(ENTRIES SUPPLIED)

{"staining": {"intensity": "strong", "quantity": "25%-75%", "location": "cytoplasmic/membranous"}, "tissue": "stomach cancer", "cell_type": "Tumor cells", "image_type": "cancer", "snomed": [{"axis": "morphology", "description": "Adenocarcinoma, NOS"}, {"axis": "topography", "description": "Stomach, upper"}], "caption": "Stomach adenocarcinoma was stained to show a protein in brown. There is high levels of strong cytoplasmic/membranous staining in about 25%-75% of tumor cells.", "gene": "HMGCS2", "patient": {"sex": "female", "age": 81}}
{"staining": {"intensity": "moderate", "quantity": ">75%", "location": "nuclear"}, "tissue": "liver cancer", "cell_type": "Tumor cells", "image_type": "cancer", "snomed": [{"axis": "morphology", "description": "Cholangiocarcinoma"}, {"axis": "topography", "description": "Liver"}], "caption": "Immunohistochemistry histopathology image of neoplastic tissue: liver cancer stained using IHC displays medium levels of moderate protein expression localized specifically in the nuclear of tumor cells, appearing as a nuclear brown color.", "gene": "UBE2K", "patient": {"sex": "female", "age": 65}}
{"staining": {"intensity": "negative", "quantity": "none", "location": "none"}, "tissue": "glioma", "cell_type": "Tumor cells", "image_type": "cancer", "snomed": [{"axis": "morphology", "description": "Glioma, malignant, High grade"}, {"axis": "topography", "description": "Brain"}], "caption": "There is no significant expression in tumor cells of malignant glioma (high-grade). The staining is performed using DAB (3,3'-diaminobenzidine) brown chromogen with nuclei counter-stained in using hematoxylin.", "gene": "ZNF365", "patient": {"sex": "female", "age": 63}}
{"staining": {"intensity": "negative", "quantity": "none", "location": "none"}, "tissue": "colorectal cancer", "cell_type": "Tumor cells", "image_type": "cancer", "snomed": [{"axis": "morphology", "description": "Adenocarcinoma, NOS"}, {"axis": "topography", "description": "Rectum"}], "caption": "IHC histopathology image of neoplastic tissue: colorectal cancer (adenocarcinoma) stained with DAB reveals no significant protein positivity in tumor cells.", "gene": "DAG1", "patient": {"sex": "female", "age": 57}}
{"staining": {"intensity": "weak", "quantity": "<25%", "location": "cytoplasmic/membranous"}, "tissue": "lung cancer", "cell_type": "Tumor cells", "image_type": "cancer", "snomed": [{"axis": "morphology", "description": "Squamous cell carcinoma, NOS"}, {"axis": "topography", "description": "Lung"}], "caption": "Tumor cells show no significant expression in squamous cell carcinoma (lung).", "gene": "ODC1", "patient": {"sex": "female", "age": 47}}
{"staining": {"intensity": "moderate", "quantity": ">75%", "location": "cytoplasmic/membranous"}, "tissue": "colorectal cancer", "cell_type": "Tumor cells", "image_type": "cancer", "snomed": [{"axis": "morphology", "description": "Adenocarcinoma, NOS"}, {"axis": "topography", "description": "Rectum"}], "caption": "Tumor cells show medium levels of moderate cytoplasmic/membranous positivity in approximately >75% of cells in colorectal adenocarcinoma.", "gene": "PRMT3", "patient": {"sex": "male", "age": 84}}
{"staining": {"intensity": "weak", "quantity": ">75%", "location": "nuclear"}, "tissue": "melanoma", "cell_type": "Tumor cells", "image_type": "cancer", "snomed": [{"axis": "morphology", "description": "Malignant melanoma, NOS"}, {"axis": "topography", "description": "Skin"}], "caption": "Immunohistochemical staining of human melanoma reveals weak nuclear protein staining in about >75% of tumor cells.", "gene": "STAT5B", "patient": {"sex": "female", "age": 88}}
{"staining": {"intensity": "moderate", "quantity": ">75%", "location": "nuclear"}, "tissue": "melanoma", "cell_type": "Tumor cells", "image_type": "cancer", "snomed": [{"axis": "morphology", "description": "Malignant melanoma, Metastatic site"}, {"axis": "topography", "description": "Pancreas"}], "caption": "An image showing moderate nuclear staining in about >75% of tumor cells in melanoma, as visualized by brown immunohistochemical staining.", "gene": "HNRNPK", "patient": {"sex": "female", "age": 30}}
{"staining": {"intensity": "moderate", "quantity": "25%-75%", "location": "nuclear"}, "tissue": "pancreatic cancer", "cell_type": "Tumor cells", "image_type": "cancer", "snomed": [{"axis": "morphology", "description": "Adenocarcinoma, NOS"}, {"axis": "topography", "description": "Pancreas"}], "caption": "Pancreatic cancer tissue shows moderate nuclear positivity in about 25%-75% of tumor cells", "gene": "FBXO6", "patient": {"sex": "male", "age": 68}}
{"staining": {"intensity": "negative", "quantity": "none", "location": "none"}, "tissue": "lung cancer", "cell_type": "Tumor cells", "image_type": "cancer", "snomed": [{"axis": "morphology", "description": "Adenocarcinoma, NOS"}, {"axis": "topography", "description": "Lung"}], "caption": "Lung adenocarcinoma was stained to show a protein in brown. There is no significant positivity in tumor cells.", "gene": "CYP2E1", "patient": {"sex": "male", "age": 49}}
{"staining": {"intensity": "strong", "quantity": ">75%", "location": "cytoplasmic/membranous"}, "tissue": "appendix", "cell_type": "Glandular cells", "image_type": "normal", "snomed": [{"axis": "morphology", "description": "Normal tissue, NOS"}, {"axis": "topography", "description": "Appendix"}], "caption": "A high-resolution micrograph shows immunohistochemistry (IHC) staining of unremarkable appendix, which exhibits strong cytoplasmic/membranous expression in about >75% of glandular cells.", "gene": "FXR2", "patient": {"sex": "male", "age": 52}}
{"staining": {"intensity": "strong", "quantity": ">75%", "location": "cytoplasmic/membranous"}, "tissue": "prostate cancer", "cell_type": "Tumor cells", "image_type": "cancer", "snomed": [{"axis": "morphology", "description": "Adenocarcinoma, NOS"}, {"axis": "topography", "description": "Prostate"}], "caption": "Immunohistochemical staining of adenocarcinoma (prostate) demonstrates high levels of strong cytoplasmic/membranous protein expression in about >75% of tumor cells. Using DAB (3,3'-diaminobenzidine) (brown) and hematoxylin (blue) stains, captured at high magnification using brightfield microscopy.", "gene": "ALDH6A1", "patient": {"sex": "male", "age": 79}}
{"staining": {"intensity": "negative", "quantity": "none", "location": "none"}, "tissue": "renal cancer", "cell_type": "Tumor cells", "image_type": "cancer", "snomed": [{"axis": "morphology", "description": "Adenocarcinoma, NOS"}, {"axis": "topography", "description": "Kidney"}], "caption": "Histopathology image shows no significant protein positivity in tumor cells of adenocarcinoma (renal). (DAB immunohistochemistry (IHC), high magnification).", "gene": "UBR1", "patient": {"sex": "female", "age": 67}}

(End ENTRIES SUPPLIED)

HOW TO COMPLETE THIS TASK -
The answer must be every line from the records above that contains the word "strong", copied out.

ANSWER SECTION -
{"staining": {"intensity": "strong", "quantity": "25%-75%", "location": "cytoplasmic/membranous"}, "tissue": "stomach cancer", "cell_type": "Tumor cells", "image_type": "cancer", "snomed": [{"axis": "morphology", "description": "Adenocarcinoma, NOS"}, {"axis": "topography", "description": "Stomach, upper"}], "caption": "Stomach adenocarcinoma was stained to show a protein in brown. There is high levels of strong cytoplasmic/membranous staining in about 25%-75% of tumor cells.", "gene": "HMGCS2", "patient": {"sex": "female", "age": 81}}
{"staining": {"intensity": "strong", "quantity": ">75%", "location": "cytoplasmic/membranous"}, "tissue": "appendix", "cell_type": "Glandular cells", "image_type": "normal", "snomed": [{"axis": "morphology", "description": "Normal tissue, NOS"}, {"axis": "topography", "description": "Appendix"}], "caption": "A high-resolution micrograph shows immunohistochemistry (IHC) staining of unremarkable appendix, which exhibits strong cytoplasmic/membranous expression in about >75% of glandular cells.", "gene": "FXR2", "patient": {"sex": "male", "age": 52}}
{"staining": {"intensity": "strong", "quantity": ">75%", "location": "cytoplasmic/membranous"}, "tissue": "prostate cancer", "cell_type": "Tumor cells", "image_type": "cancer", "snomed": [{"axis": "morphology", "description": "Adenocarcinoma, NOS"}, {"axis": "topography", "description": "Prostate"}], "caption": "Immunohistochemical staining of adenocarcinoma (prostate) demonstrates high levels of strong cytoplasmic/membranous protein expression in about >75% of tumor cells. Using DAB (3,3'-diaminobenzidine) (brown) and hematoxylin (blue) stains, captured at high magnification using brightfield microscopy.", "gene": "ALDH6A1", "patient": {"sex": "male", "age": 79}}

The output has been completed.